Die sind auch in seinen Restaurants zu finden, hochwertiges Olivenöl oder Kaffee aus der Rösterei von Alessandro Nannini in Siena. Oft kennt Heidsiek die Produzenten persönlich. „Ich nehme auch meine Mitarbeiter gern mit auf Weingüter oder zu Olivenbauern, damit sie sehen, wie etwas entsteht und wer dahintersteht“, sagt er. „Das fördert ihr Gespür für die Produkte, und sie können es den Gästen ganz anders rüberbringen“, so der Restaurantchef. Insgeheim freut er sich, wenn seine Mitarbeiter zum besten Öl für den eigenen Salat greifen. „Genau das habe ich ihnen beigebracht: Von den einfachen Sachen das Beste wählen. Da muss ich als Chef drüberstehen, dass es etwas mehr kostet.“

Mit bis zu zwölf Espressi hält sich Heidsiek über den Tag verteilt bei guter Stimmung. „Ich liebe diesen Geschmack, das Faible leiste ich mir“, sagt er und schaut bewundernd auf das Blaue Wunder vor seinem Fenster. „Ein toller Ausblick.“

Er weiß noch genau, wie seine ersten Tage in Dresden verliefen. Ohne die Stadt zu kennen, war er aufgrund eines Anrufes aus Italien hergekommen. „Nach zehn Jahren in Mailand wollte ich etwas Eigenes in Deutschland eröffnen.
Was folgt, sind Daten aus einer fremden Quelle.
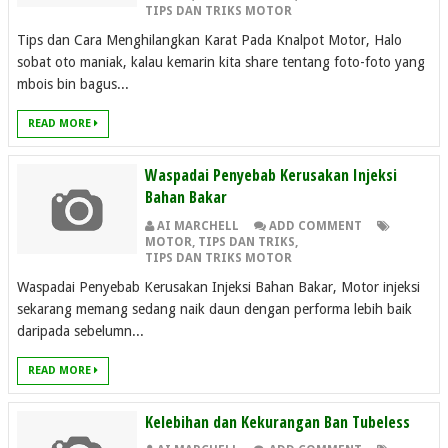
TIPS DAN TRIKS MOTOR
Tips dan Cara Menghilangkan Karat Pada Knalpot Motor, Halo
sobat oto maniak, kalau kemarin kita share tentang foto-foto yang
mbois bin bagus...
READ MORE
Waspadai Penyebab Kerusakan Injeksi
Bahan Bakar
AI MARCHELL
ADD COMMENT
MOTOR
,
TIPS DAN TRIKS
,
TIPS DAN TRIKS MOTOR
Waspadai Penyebab Kerusakan Injeksi Bahan Bakar, Motor injeksi
sekarang memang sedang naik daun dengan performa lebih baik
daripada sebelumn...
READ MORE
Kelebihan dan Kekurangan Ban Tubeless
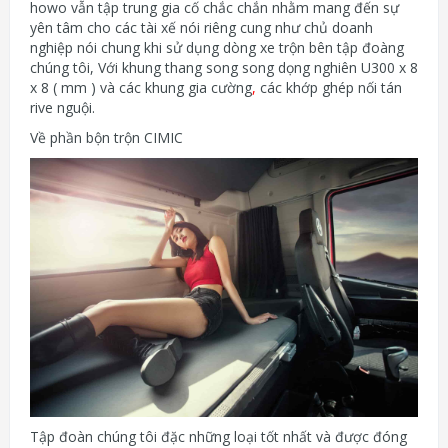
howo vẫn tập trung gia cố chắc chắn nhằm mang đến sự
yên tâm cho các tài xế nói riêng cung như chủ doanh
nghiệp nói chung khi sử dụng dòng xe trộn bên tập đoàng
chúng tôi, Với khung thang song song dọng nghiên U300 x 8
x 8 ( mm ) và các khung gia cường
,
các khớp ghép nối tán
rive nguội.
Về phần bộn trộn CIMIC
Tập đoàn chúng tôi đặc những loại tốt nhất và được đóng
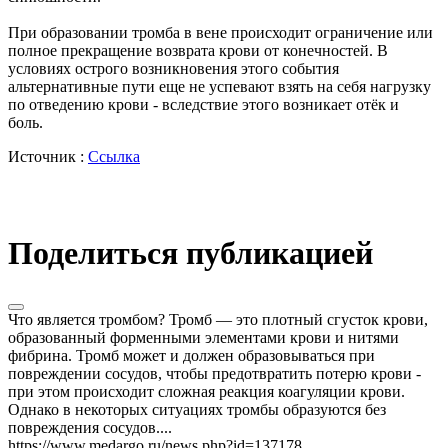
При образовании тромба в вене происходит ограничение или
полное прекращение возврата крови от конечностей. В
условиях острого возникновения этого события
альтернативные пути еще не успевают взять на себя нагрузку
по отведению крови - вследствие этого возникает отёк и
боль.
Источник :
Ссылка
Поделиться публикацией
Что является тромбом? Тромб — это плотный сгусток крови,
образованный форменными элементами крови и нитями
фибрина. Тромб может и должен образовываться при
повреждении сосудов, чтобы предотвратить потерю крови -
при этом происходит сложная реакция коагуляции крови.
Однако в некоторых ситуациях тромбы образуются без
повреждения сосудов....
https://www.medargo.ru/news.php?id=137178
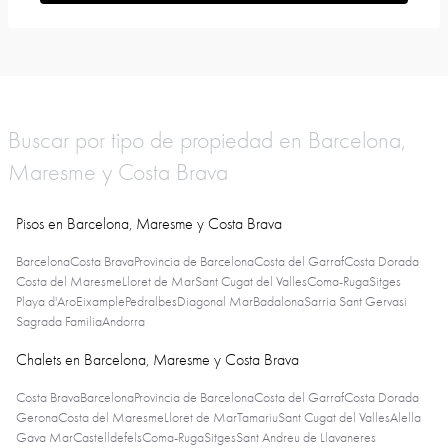
Buscar por tipo de propiedad en Barcelona,
Maresme y Costa Brava
Pisos en Barcelona, Maresme y Costa Brava
Barcelona
Costa Brava
Provincia de Barcelona
Costa del Garraf
Costa Dorada
Costa del Maresme
Lloret de Mar
Sant Cugat del Valles
Coma-Ruga
Sitges
Playa d'Aro
Eixample
Pedralbes
Diagonal Mar
Badalona
Sarria Sant Gervasi
Sagrada Familia
Andorra
Chalets en Barcelona, Maresme y Costa Brava
Costa Brava
Barcelona
Provincia de Barcelona
Costa del Garraf
Costa Dorada
Gerona
Costa del Maresme
Lloret de Mar
Tamariu
Sant Cugat del Valles
Alella
Gava Mar
Castelldefels
Coma-Ruga
Sitges
Sant Andreu de Llavaneres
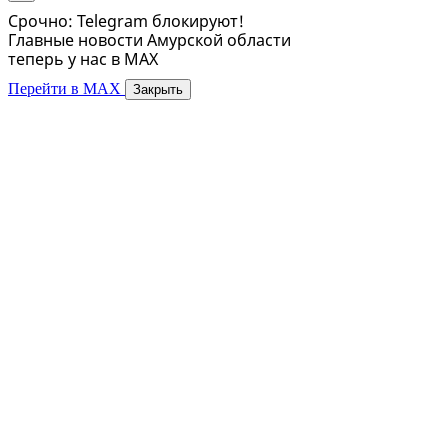
Срочно: Telegram блокируют!
Главные новости Амурской области
теперь у нас в MAX
Перейти в MAX
Закрыть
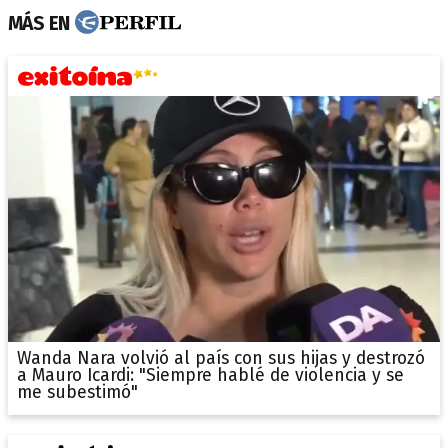
MÁS EN
Wanda Nara volvió al país con sus hijas y destrozó
a Mauro Icardi: "Siempre hablé de violencia y se
me subestimó"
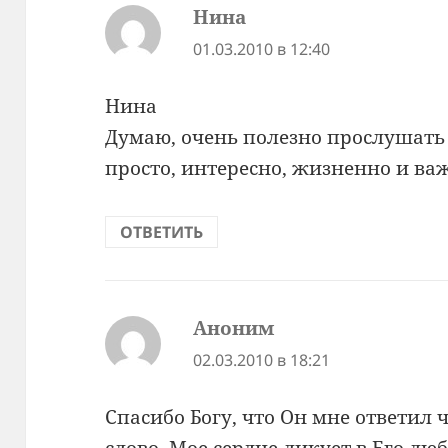
Нина
:
01.03.2010 в 12:40
Нина
Думаю, очень полезно прослушать 
просто, интересно, жизненно и ва
ОТВЕТИТЬ
Аноним
:
02.03.2010 в 18:21
Спасибо Богу, что Он мне ответил 
слово. Мое сердце ликует в Его лю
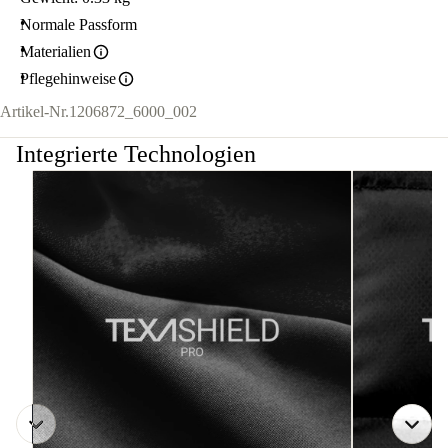
Normale Passform
Materialien
Pflegehinweise
Artikel-Nr.
1206872_6000_002
Integrierte Technologien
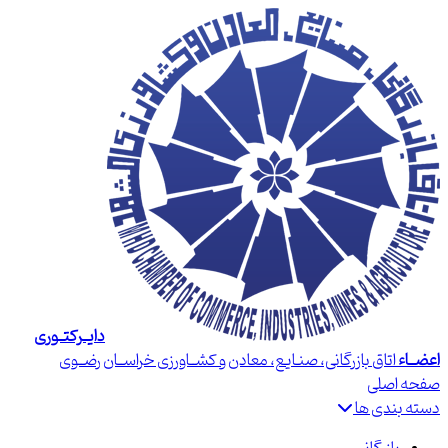
دایــرکتــوری
اعضــاء
اتاق بازرگانی، صنـایع، معادن و کشــاورزی خراســان رضــوی
صفحه اصلی
دسته بندی ها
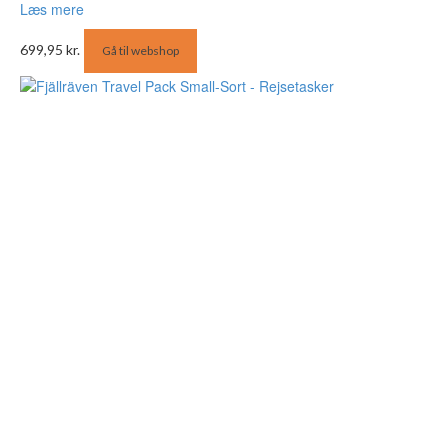
Læs mere
699,95
kr.
Gå til webshop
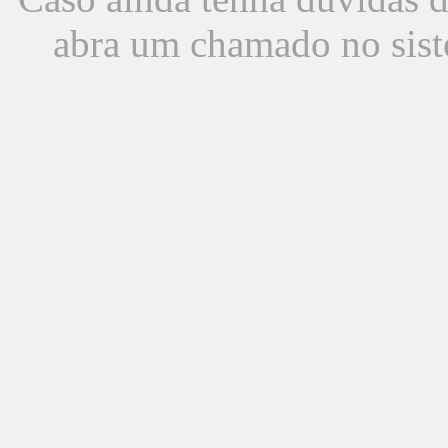
abra um chamado no sist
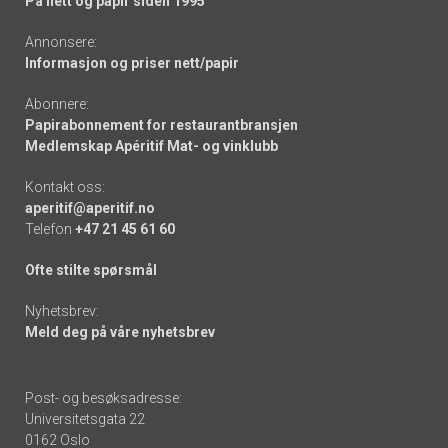
På nett og papir siden 1995
Annonsere:
Informasjon og priser nett/papir
Abonnere:
Papirabonnement for restaurantbransjen
Medlemskap Apéritif Mat- og vinklubb
Kontakt oss:
aperitif@aperitif.no
Telefon
+47 21 45 61 60
Ofte stilte spørsmål
Nyhetsbrev:
Meld deg på våre nyhetsbrev
Post- og besøksadresse:
Universitetsgata 22
0162 Oslo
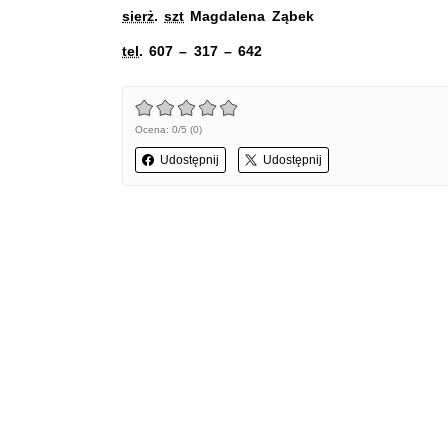
sierż
.
szt
Magdalena Ząbek
tel
. 607 – 317 – 642
Ocena: 0/5 (0)
Udostępnij
Udostępnij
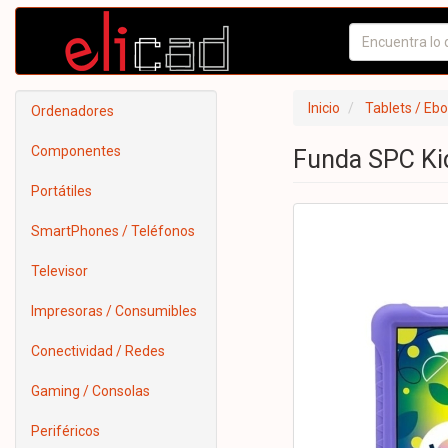
Inicio
Tablets / Eb
Ordenadores
Componentes
Funda SPC Kid
Portátiles
SmartPhones / Teléfonos
Televisor
Impresoras / Consumibles
Conectividad / Redes
Gaming / Consolas
Periféricos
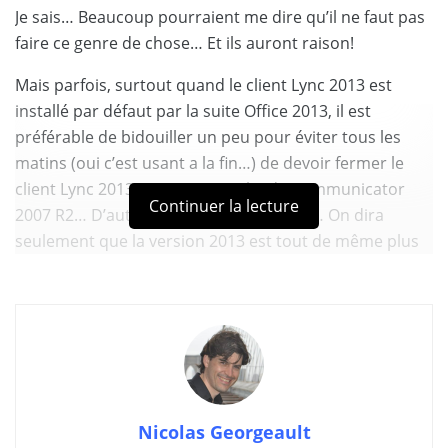
Je sais… Beaucoup pourraient me dire qu’il ne faut pas
faire ce genre de chose… Et ils auront raison!
Mais parfois, surtout quand le client Lync 2013 est
installé par défaut par la suite Office 2013, il est
préférable de bidouiller un peu pour éviter tous les
matins (oui c’est usant a la fin…) de devoir fermer le
client Lync 2013 pour ouvrir celui de Communicator
Continuer la lecture
2007 R2… D’autant que graphiquement… On dira
seulement que la version 2013 est tout de même plus
sympa que son ancêtre de 2009… 😛
You might also like
Aucun contenu disponible
Nicolas Georgeault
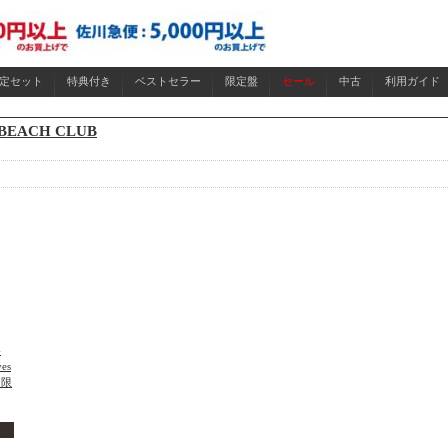
限定セット
特典付き
ベストセラー
限定盤
セール
中古
利用ガイド
 BEACH CLUB
-
ves
)【限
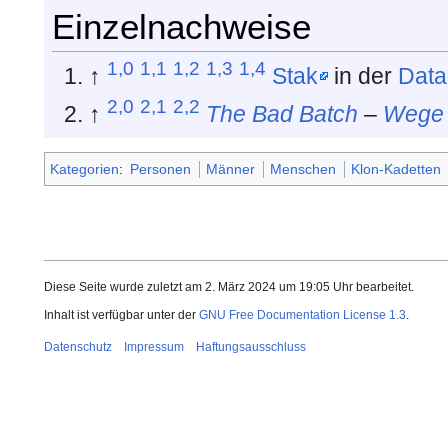
Einzelnachweise
1,0
1,1
1,2
1,3
1,4
↑
Stak
in der
Dat
2,0
2,1
2,2
↑
The Bad Batch
–
Wege 
Kategorien
:
Personen
Männer
Menschen
Klon-Kadetten
Diese Seite wurde zuletzt am 2. März 2024 um 19:05 Uhr bearbeitet.
Inhalt ist verfügbar unter der
GNU Free Documentation License 1.3
.
Datenschutz
Impressum
Haftungsausschluss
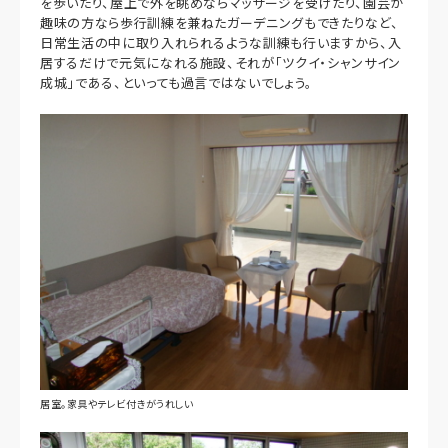
を歩いたり、屋上で外を眺めならマッサージを受けたり、園芸が
趣味の方なら歩行訓練を兼ねたガーデニングもできたりなど、
日常生活の中に取り入れられるような訓練も行いますから、入
居するだけで元気になれる施設、それが「ツクイ・シャンサイン
成城」である、といっても過言ではないでしょう。
居室。家具やテレビ付きがうれしい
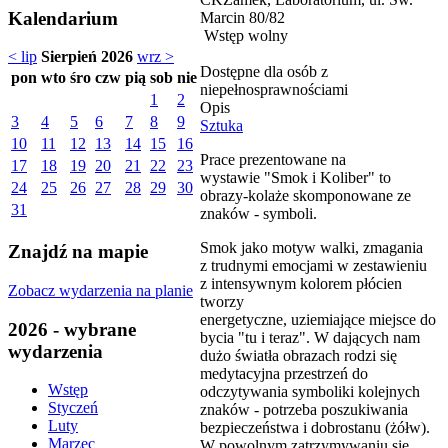
Kalendarium
Marcin 80/82
Wstęp wolny
< lip
Sierpień 2026
wrz >
Dostępne dla osób z
pon
wto
śro
czw
pią
sob
nie
niepełnosprawnościami
1
2
Opis
3
4
5
6
7
8
9
Sztuka
10
11
12
13
14
15
16
Prace prezentowane na
17
18
19
20
21
22
23
wystawie "Smok i Koliber" to
24
25
26
27
28
29
30
obrazy-kolaże skomponowane ze
31
znaków - symboli.
Smok jako motyw walki, zmagania
Znajdź na mapie
z trudnymi emocjami w zestawieniu
z intensywnym kolorem płócien
Zobacz wydarzenia na planie
tworzy
energetyczne, uziemiające miejsce do
2026 - wybrane
bycia "tu i teraz". W dających nam
wydarzenia
dużo światła obrazach rodzi się
medytacyjna przestrzeń do
Wstęp
odczytywania symboliki kolejnych
Styczeń
znaków - potrzeba poszukiwania
Luty
bezpieczeństwa i dobrostanu (żółw).
Marzec
W powolnym zatrzymywaniu się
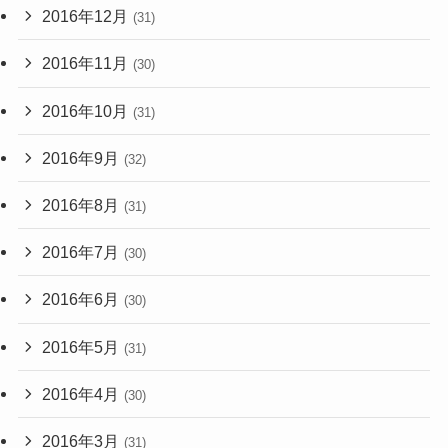
2016年12月
(31)
2016年11月
(30)
2016年10月
(31)
2016年9月
(32)
2016年8月
(31)
2016年7月
(30)
2016年6月
(30)
2016年5月
(31)
2016年4月
(30)
2016年3月
(31)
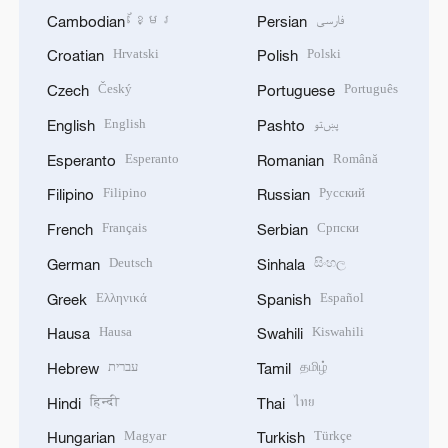
ខ្មែរ
فارسی
Cambodian
Persian
Hrvatski
Polski
Croatian
Polish
Český
Português
Czech
Portuguese
English
پښتو
English
Pashto
Esperanto
Română
Esperanto
Romanian
Filipino
Русский
Filipino
Russian
Français
Српски
French
Serbian
Deutsch
සිංහල
German
Sinhala
Ελληνικά
Español
Greek
Spanish
Hausa
Kiswahili
Hausa
Swahili
עברית
தமிழ்
Hebrew
Tamil
हिन्दी
ไทย
Hindi
Thai
Magyar
Türkçe
Hungarian
Turkish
In meiner westfälischen Heimat wäre das mit italienischer Küche nichts geworden. Deshalb war ich offen für alle Angebote. Und eines davon war die Villa Marie“, sagt Heidsiek. Als er davorsteht, weiß er schlagartig, dass es eine Verbindung zwischen diesem Haus und seinem italienischen Traum gibt. Im Juni 1994 eröffnet er sein Restaurant.

Seitdem hat die Villa nicht nur schöne Abende und Hochzeiten erlebt, sondern auch zwei Elbehochwasser. Sechs Monate war sie nach der Flut 2002 geschlossen, drei nach der im Vorjahr. „Wir haben gearbeitet wie verrückt, aber die Dresdner haben trotzdem ständig vor der Tür gestanden und gefragt, wann es wieder losgeht“, sagt der Chef und lächelt. „Obwohl es nur drei Monate waren, haben nach der Wiedereröffnung alle getan, als wären wir zehn Jahre geschlossen gewesen.“

Hin und wieder steht Klaus-Karsten Heidsiek heute noch in der Küche. Dann kocht er so, wie er es immer getan hat: gut und ohne Schnickschnack. So, wie es seine Gäste lieben.